"Chinese ships equipped with steel bars and wire mesh ignored the eviction warning broadcasts from [the coast guard] and rushed towards the patrol boat," a statement by the South Korean Coast Guard reads.
"The Chinese fishing boats sought to swarm around and collide with our patrol ship, ignoring the broadcast warnings," the statement said. After more than 200 shots, the Chinese boats, which crossed into South Korean waters near Gageodo island, retreated.
South Korean Coast Guard ships fired 180 rounds from an M-60 machine gun and around 70 rounds from assault rifles and shotguns in the incident.
South Korean Coast Guard ships frequently chase away Chinese boats fishing illegally in South Korean territory, straining a relationship already complicated by tensions over North Korea's continued nuclear and missile tests and US military exercises nearby.
China has previously expressed concern regarding the use of force by the South Korean Coast Guard.
"China has always attached great importance to the management of overseas fisheries and has actively taken effective measures in relevant waters to maintain fishery production order," China's Foreign Ministry spokesperson Hua Chunying told reporters in Beijing.
"We hope that South Korea appropriately handles the relevant issue and in the course of law enforcement takes no extreme actions that endanger people's safety," she added.
Seoul's Foreign Ministry claimed that the coast guard was simply following domestic law in its use of weapons against the Chinese boats, which were a "mass violation of the country's water for illegal shipping," Channel News Asia reported.
According to Asia Maritime Transparency Initiative analyst Lisa Collins, Chinese fisherman "take advantage of the standoff between North and South Korea to fish illegally" near the fisheries agreement line established in 2001 between the two nations.

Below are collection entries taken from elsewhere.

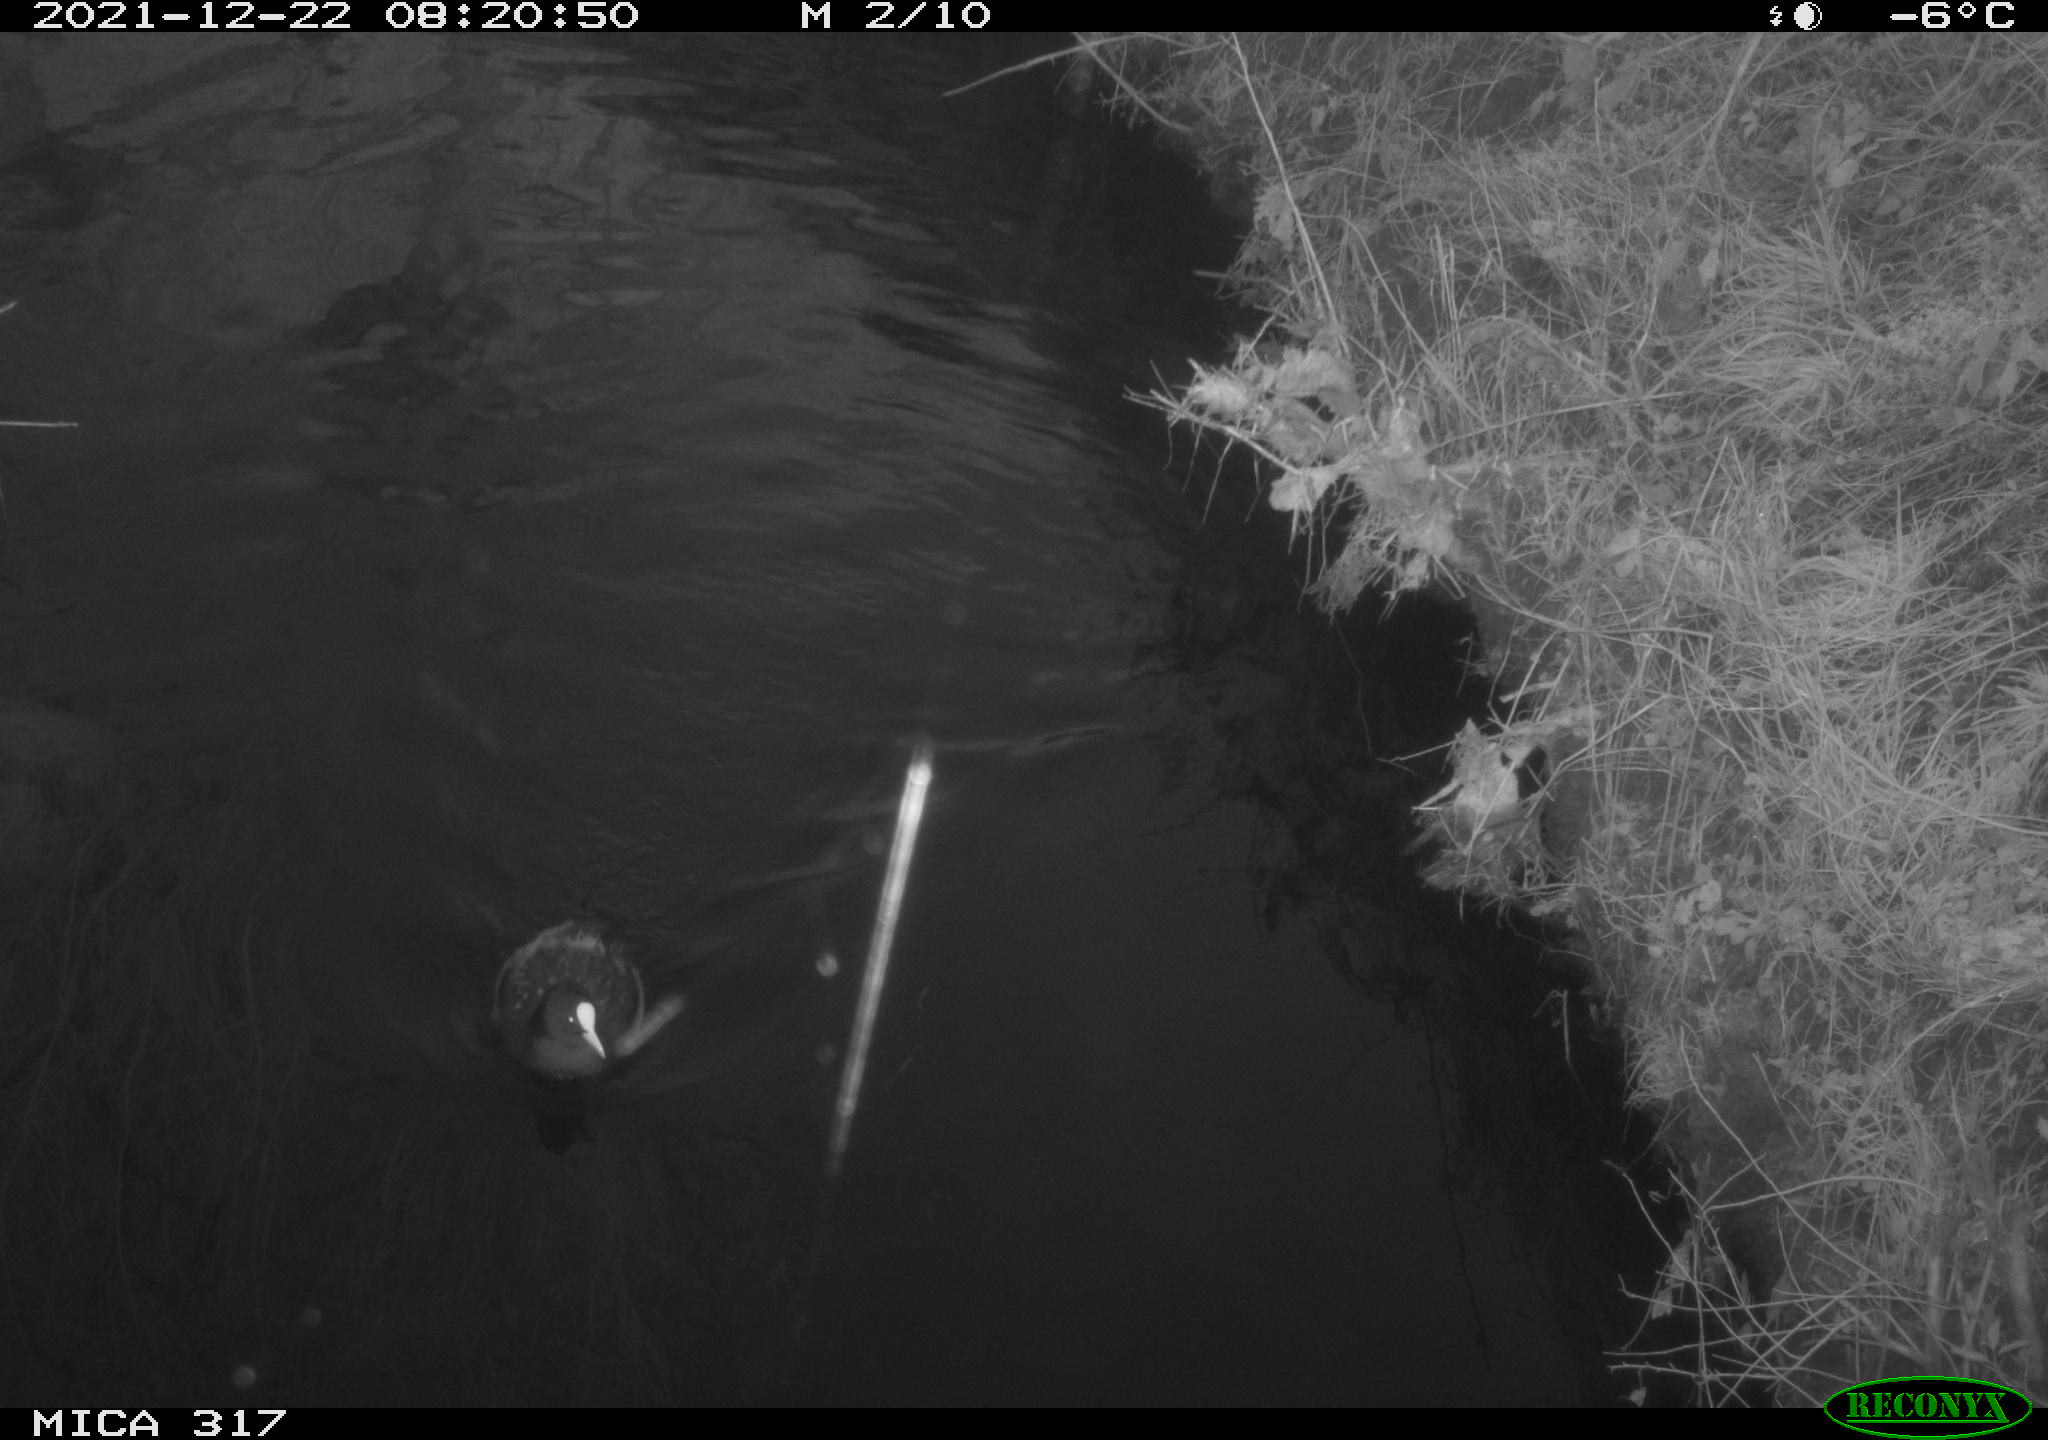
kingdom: Animalia
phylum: Chordata
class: Aves
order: Gruiformes
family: Rallidae
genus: Fulica
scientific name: Fulica atra
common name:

"The potential for third-party interference by North Korea in these disputes, or the use of North Korean waters by Chinese fishermen to evade capture, adds a complex dimension to an already intractable problem," she added.
South Korea has a history of reacting forcefully when Chinese ships cross into its exclusive economic zone defined under the United Nations Convention on the Law of the Sea. Last September, three Chinese fishermen suspected of illegally fishing were killed when a South Korean Coast Guard threw flash grenades on their boat.